Passage to read →
= Pezhetairos =

Ancient Macedonian soldiers

The pezhetairoi (Greek: πεζέταιροι, singular: pezhetairos) were the backbone of the Macedonian army and Diadochi kingdoms. They were literally called "foot companions" (in Greek, pezos means "pedestrian" and hetairos means "companion" or "friend").

The Macedonian phalanxes were made up almost entirely of pezhetairoi. Pezhetairoi were very effective against both enemy cavalry and infantry, as their long pikes could be used to impale enemies charging on horseback or to keep enemy infantry with shorter weapons at bay.

==Description==
The pezhetairoi were the battalions of the Macedonian phalanx. They first came to prominence during the reign of Philip II, particularly when they played important role in Philip's subjugation of Greece at the Battle of Chaeronea in 338 BC. Philip created this unit by lengthening the spear to the point of becoming a true pike, removing the heavy armor, and replacing the large shield with a smaller alternative. They were armed with the sarissa, a long spear with a shaft made from flexible cornel wood, which had a much longer reach than the traditional hoplite spear. Because of its length, the phalanx could present the spearpoints of around five files of men; which made the phalanx almost impenetrable, and fearsome to oppose.

The name "foot companions" was coined by Alexander III during the reign of his father Philip II as a recruiting method. By labeling his infantry as his personal "companions" and "friends," Philip was able to engage a wider manpower base for his subsequent military campaigns, as positions in his personal infantry would denote pride and honor.

Tactically, the pezhetairoi were best used as a strong defensive line, rather than as shock troops. The length of the sarissa, while making them terrifying for an enemy to oppose, severely limited their maneuverability; and if they were taken in flank or rear they had little chance of responding. This was particularly clear at the Battle of Gaugamela in 331 BC, when the rapid advance of the right wing caused a breach to open between two of the battalions of pezhetairoi—a force of enemy cavalry broke through and, had it not been for a lack of discipline in their own command, under Parmenion, and for Alexander's placing of a second line of traditional hoplites in reserve, the phalanx might have been destroyed from the rear.

Material provided →
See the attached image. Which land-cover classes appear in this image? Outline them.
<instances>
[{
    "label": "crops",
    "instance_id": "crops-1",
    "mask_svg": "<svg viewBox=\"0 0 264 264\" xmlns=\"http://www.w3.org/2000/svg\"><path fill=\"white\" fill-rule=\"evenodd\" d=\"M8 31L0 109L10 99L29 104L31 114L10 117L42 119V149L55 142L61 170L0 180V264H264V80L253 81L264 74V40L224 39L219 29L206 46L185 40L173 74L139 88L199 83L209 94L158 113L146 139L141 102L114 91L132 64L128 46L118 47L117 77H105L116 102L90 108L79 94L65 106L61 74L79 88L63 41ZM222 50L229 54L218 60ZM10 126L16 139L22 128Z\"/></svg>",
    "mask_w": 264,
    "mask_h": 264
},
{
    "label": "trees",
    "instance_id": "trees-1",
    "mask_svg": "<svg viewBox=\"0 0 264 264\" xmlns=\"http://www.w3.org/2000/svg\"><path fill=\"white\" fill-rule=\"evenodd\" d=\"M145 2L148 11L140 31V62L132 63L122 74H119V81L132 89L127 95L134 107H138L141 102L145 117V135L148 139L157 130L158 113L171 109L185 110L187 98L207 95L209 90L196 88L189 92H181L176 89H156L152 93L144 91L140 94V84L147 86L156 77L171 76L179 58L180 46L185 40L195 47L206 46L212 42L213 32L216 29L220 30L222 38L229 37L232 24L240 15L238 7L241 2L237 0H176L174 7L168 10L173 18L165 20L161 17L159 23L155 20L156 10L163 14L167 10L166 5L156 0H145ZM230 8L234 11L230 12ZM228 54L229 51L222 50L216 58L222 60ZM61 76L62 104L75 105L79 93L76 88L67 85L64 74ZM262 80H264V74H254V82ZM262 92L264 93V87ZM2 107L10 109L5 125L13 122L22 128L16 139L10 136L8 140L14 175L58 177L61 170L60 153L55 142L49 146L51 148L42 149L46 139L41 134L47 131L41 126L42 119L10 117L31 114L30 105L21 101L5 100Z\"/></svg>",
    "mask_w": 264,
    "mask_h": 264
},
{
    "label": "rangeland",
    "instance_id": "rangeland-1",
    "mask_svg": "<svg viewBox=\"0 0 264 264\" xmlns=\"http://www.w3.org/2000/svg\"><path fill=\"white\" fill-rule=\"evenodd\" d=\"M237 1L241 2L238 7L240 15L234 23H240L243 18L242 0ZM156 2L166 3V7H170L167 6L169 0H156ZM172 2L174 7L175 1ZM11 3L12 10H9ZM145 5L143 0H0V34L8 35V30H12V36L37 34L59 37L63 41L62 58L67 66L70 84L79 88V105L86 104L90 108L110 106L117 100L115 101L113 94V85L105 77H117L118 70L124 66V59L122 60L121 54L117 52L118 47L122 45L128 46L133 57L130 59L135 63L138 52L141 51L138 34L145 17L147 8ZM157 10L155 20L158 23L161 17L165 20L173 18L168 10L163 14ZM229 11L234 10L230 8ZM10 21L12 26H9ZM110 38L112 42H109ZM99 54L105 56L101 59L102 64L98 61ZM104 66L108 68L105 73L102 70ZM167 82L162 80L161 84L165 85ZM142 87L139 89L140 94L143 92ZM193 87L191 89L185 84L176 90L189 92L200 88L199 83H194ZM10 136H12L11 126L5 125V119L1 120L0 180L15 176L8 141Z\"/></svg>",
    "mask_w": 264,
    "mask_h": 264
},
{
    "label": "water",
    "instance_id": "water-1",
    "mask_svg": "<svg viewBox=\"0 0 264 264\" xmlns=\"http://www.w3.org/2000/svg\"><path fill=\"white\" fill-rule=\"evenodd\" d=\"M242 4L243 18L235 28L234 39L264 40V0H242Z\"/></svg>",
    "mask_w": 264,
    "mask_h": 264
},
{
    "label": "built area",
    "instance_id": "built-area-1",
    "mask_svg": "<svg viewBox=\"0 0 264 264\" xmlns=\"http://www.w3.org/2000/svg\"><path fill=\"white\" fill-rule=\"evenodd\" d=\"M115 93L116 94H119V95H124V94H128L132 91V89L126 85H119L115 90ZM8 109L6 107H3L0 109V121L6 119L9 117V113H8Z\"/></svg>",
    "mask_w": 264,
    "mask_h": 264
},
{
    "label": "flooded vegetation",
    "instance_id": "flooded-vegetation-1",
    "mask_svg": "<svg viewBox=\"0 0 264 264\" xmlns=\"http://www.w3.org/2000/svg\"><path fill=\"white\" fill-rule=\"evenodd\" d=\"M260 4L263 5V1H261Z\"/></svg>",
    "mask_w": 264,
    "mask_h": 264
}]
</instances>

Exercise →
From the text on the pezhetairoi, extract word for word the part starting with "The pezhetairoi (Greek: πεζέταιροι, singular: pezhetairos)" and going on through "weapons at bay.".

Result of this task →
The pezhetairoi (Greek: πεζέταιροι, singular: pezhetairos) were the backbone of the Macedonian army and Diadochi kingdoms. They were literally called "foot companions" (in Greek, pezos means "pedestrian" and hetairos means "companion" or "friend").

The Macedonian phalanxes were made up almost entirely of pezhetairoi. Pezhetairoi were very effective against both enemy cavalry and infantry, as their long pikes could be used to impale enemies charging on horseback or to keep enemy infantry with shorter weapons at bay.